Scarlett debruçou-se na janela de seu quarto naquela manhã de pleno verão e, desconsolada, ficou olhando os carroções e carruagens cheios de moças, soldados e damas de companhia passando alegremente pela rua dos Pessegueiros rumo à mata. Iam em busca de decorações para a quermesse que se realizaria naquela noite em benefício dos hospitais. Sob o arco de árvores, a estrada vermelha se mesclava de sombras e reflexos solares, e os muitos cascos faziam subir pequenas nuvens de poeira. Um dos carroções, à frente dos outros, levava quatro negros fortes carregando machados para cortar os ramos e derrubar as trepadeiras, e a traseira desse carroção estava lotada de volumes cobertos por guardanapos, cestas de piquenique e uma dúzia de melancias. Dois dos rapazes negros tinham um banjo e uma harmônica e entoavam uma versão animada de "If You Want to Have a Good Time, Jine the Cavalry". Atrás deles, vinha o desfile alegre, as moças em vestidos de algodão florido, com xales leves, chapéus de sol e luvas para lhes proteger a pele, e pequenas sombrinhas; as senhoras mais velhas, sorrindo plácidas em meio às risadas; gritos e brincadeiras entre uma carruagem e outra; convalescentes dos hospitais enfiados entre gorduchas acompanhantes e moças delgadas, que os enchiam de atenção e cuidados; oficiais a cavalo, a passo de tartaruga, que iam ao lado das rodas das carruagens que rangiam, esporas tinindo, galões dourados brilhando, sombrinhas balouçando, leques silvando, os negros cantando. Todos estavam subindo a rua dos Pessegueiros para catar ramos, fazer um piquenique e comer melancias. "Todos", pensou Scarlett, mal-humorada, "menos eu".
Todos acenaram, chamando por ela enquanto passavam, e ela tentou responder de boa vontade, mas foi difícil. Uma dorzinha difícil se iniciara em seu coração e estava subindo lentamente por sua garganta, onde se transformaria em um nó, e o nó logo se transformaria em lágrimas. Estavam todos indo ao piquenique, menos ela. E todos iriam à quermesse e ao baile daquela noite, menos ela. Quer dizer, todos, menos ela, Pittypat, Melly e os outros desafortunados da cidade que estavam de luto. Mas Melly e Pittypat não pareciam se importar. Nem sequer lhes ocorrera desejar ir. Ocorrera a Scarlett. E ela desejava muito ir.

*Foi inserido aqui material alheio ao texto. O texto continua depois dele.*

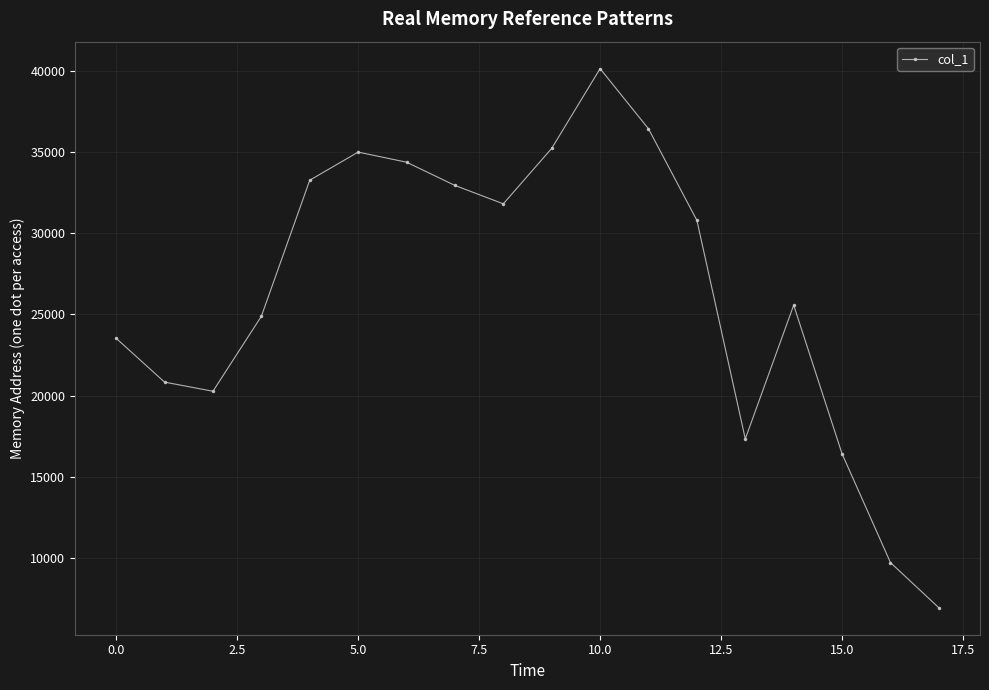

What is the minimum value shown in the chart?

6933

Simplesmente não era justo. Ela trabalhara duas vezes mais do que qualquer moça da cidade, aprontando as coisas para a quermesse. Tinha tricotado meias, toucas de bebês, mantas, cachecóis, fizera metros e metros de frocos de renda, pintara bacias e xícaras de porcelana. E bordara a bandeira dos Confederados em meia dúzia de capas de almofada. (Com certeza, as estrelas ficaram um pouco tortas, algumas quase redondas, e outras tinham seis ou até sete pontas, mas o efeito era bom.) No dia anterior, trabalhara até a exaustão no velho depósito empoeirado de um arsenal, cobrindo as barracas alinhadas nas paredes com tecido amarelo, rosa e verde. Sob a supervisão do Comitê Hospitalar das Senhoras, aquilo fora trabalho duro, sem nenhuma graça. Nunca tinha graça estar perto da Sra. Merriwether, da Sra. Elsing e da Sra. Whiting, mandando nela como se fosse uma de suas negras. E ter de escutá-las se gabando do quanto suas filhas eram populares. E, pior de tudo, ficara com duas bolhas nos dedos, ajudando Pittypat e a cozinheira a fazer bolos em camadas para a rifa.
E agora, tendo trabalhado como uma escrava do campo, ela tinha de se recolher decorosamente quando a diversão estava só começando. Ah, não era justo que ela tivesse um marido morto, um bebê gritando no quarto ao lado e ficasse de fora de tudo o que era bom. Pouco mais de um ano antes, ela estava dançando e usando roupas coloridas em vez daquele luto preto, e estava praticamente noiva de três rapazes. Ela só tinha 17 anos e havia muita dança ainda para seus pés. Ah, não era justo! A vida estava passando por ela, por uma sombreada estrada quente de verão, vida de fardas cinza e esporas tilintando, vestidos de organdi floridos e banjos tocando. Ela tentou não sorrir nem acenar com excesso de entusiasmo para os homens que conhecia melhor, os que atendera no hospital, mas era difícil subjugar suas covinhas, difícil dar a impressão de que seu coração estava no túmulo, quando não estava.